地域の上位進学校に通う娘が、学年6位(161人中)という素晴らしい結果を出しました。

評価も13科目中12科目が「5」で、5段階評価は4.9。

もちろん、この結果は親の力ではありません。

本人が、

「どうしたら覚えられるのか。」

「どうしたら効率よく学べるのか。」

自分で考え、試行錯誤を繰り返しながら努力を積み重ねてきた結果です。

本当に素晴らしいと思います。

でも、私が一番評価したいのは成績ではありません。

「自分で考え、工夫し、努力を継続できる力」

この力こそ、社会に出ても一生の財産になると思っています。

一方で、先日、大学生と話をする機会がありました。

勉強も頑張ってきた。

大学にも進学した。

それなのに、

「将来、何をしたいのか分からない。」

「社会に出るのが不安。」

そんな悩みを抱えていました。

この話を聞いて、私は改めて感じました。

学校と社会では、評価される基準が大きく違う。

学校で優秀だった人が社会で苦しむこともある。

逆に、学生時代は目立たなかった人が社会で活躍することもある。

これは能力の差というより、求められる力が違うからではないでしょうか。

学校では、

・学力

・テストの点数

・提出物

・学校生活のルール

などが評価されます。

もちろん、どれも大切です。

しかし、社会ではそれだけでは評価されません。

私が経営者として、多くの経営者、社員、外国人材、学生と関わる中で感じる、社会で信頼される人に共通する力があります。

〇コミュニケーション能力

〇行動力

〇責任感

〇課題解決力

〇継続力

〇人から信頼される力

〇相手を思いやる力

〇素直に学び続ける姿勢

そして何より、

「ありがとう」が自然と言え、お礼をきちんと伝えられること。

感謝を忘れない人は、人とのご縁を大切にします。

その積み重ねが、大きな信頼へとつながっていきます。

私は仕事を通じて、

高学歴でも報告・連絡・相談ができず、お客様から信頼を失ってしまう人も見てきました。

反対に、学歴に関係なく、

「あなたにお願いしたい。
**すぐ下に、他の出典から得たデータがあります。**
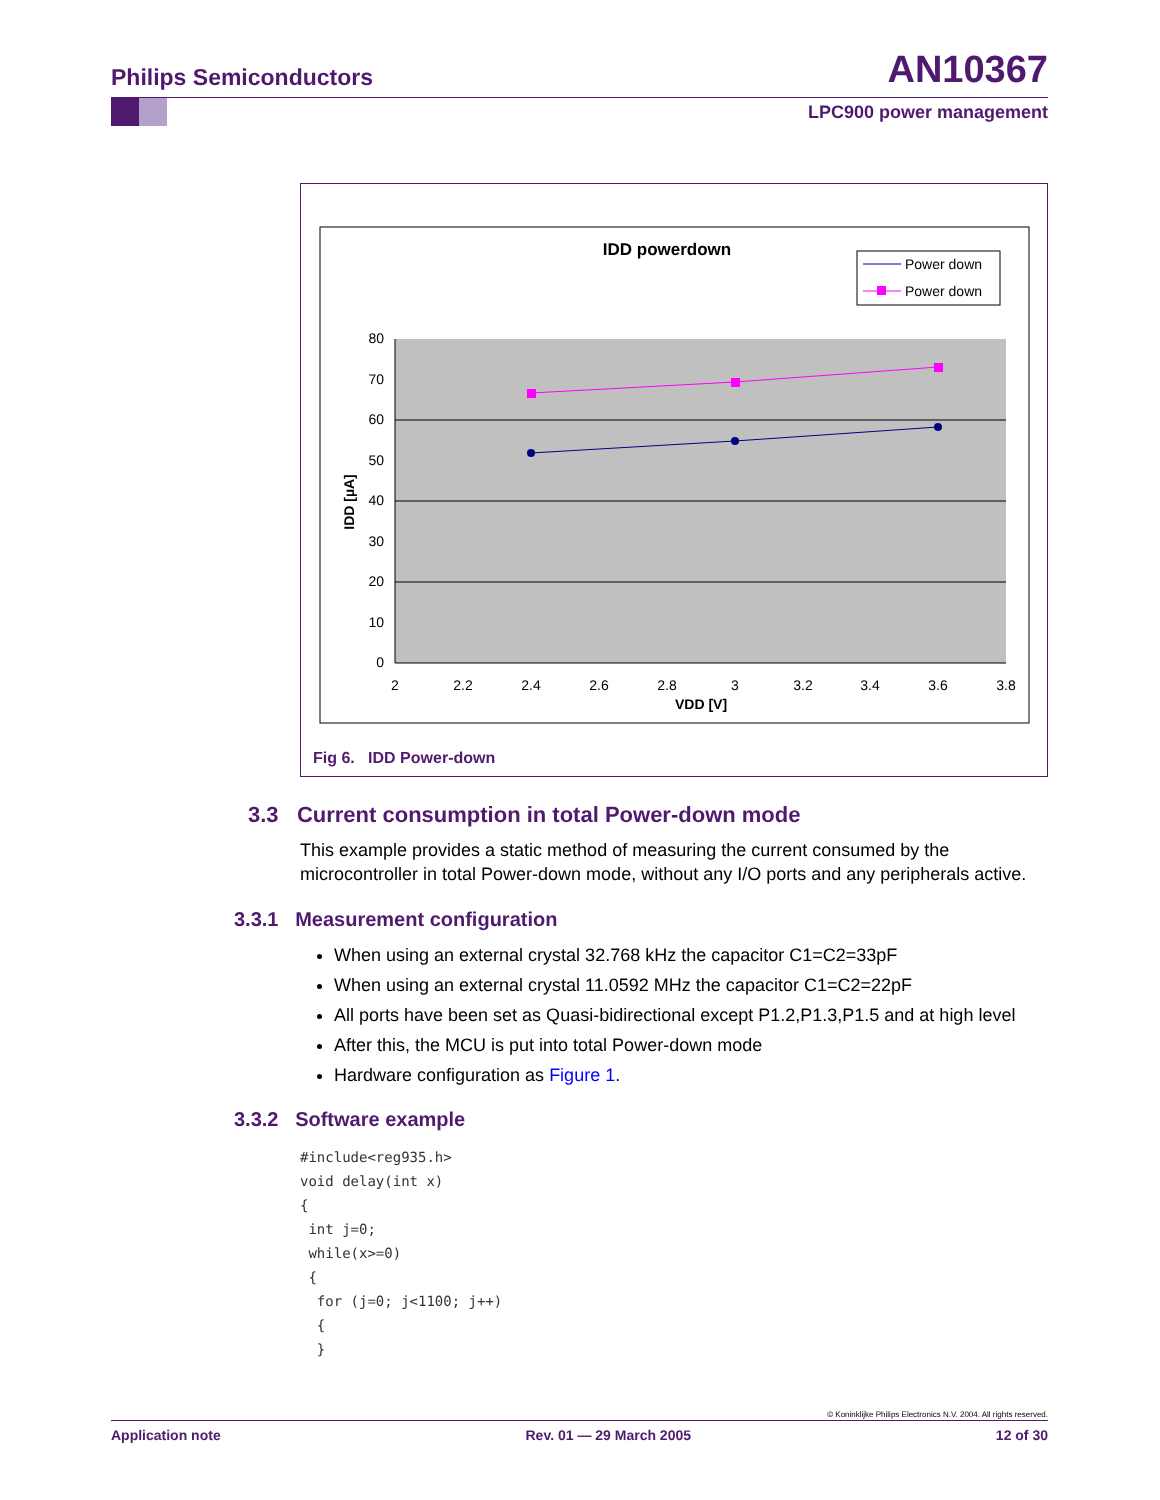Philips Semiconductors AN10367
LPC900 power management
IDD powerdown
Power down
Power down
80
70
60
50
40
30
20
10
0
2
2.2
2.4
2.6
2.8
3
3.2
3.4
3.6
3.8
VDD [V]
IDD [µA]
Fig 6. IDD Power-down
3.3 Current consumption in total Power-down mode
This example provides a static method of measuring the current consumed by the microcontroller in total Power-down mode, without any I/O ports and any peripherals active.
3.3.1 Measurement configuration
When using an external crystal 32.768 kHz the capacitor C1=C2=33pF
When using an external crystal 11.0592 MHz the capacitor C1=C2=22pF
All ports have been set as Quasi-bidirectional except P1.2,P1.3,P1.5 and at high level
After this, the MCU is put into total Power-down mode
Hardware configuration as Figure 1.
3.3.2 Software example
#include<reg935.h>
void delay(int x)
{
 int j=0;
 while(x>=0)
 {
  for (j=0; j<1100; j++)
  {
  }
© Koninklijke Philips Electronics N.V. 2004. All rights reserved.
Application note Rev. 01 — 29 March 2005 12 of 30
」

「また一緒に仕事がしたい。」

そう言われ続ける人もたくさん見てきました。

その違いは何なのか。

私が思う社会で長く活躍する人には共通点があります。

学び続ける人。

改善し続ける人。

口だけで終わらず、自ら行動する人。

素直に人の意見を受け止め、自分を成長させられる人。

感謝を忘れず、お礼をきちんと伝えられる人。

成功しても人を見下さず、相手を尊重できる人。

こういう人は、派手ではなくても、長い時間をかけて社会から信頼され続けています。

だから私は、社会的な成功とは、

お金持ちになることや肩書きを手に入れることだけではないと思っています。

「この人と一緒に仕事がしたい。」

「この人なら安心して任せられる。」

そう思われ続けること。

それこそが、本当の意味で社会で成功することではないでしょうか。

私は学校教育を否定しているわけではありません。

学校で学ぶ知識は、社会を生きるための大切な土台です。

だから勉強は必要です。

ただ、その土台の上に、

家庭、地域、企業など社会との接点を通じて、

人との関わり方。

信頼の築き方。

課題を解決する力。

自ら考え、行動する力。

こうした力を学ぶ機会も同じくらい必要だと思います。

学校だけでは伝えきれないことがあります。

家庭だけでも足りません。

企業だけでも育てられません。

それぞれが役割を持ち、子どもたちが社会を知る機会を増やすこと。

それが、これからの教育には必要なのではないでしょうか。

娘には、この成績を自信にしてほしい。

でも、それ以上に、

自分で考え、学び続け、感謝を忘れず、人から信頼される人。

そんな大人に成長してくれたら、それが親として一番嬉しいことです。

そして私自身も、経営者として、一人の社会人として、学び続ける姿を子どもたちに見せていきたいと思います。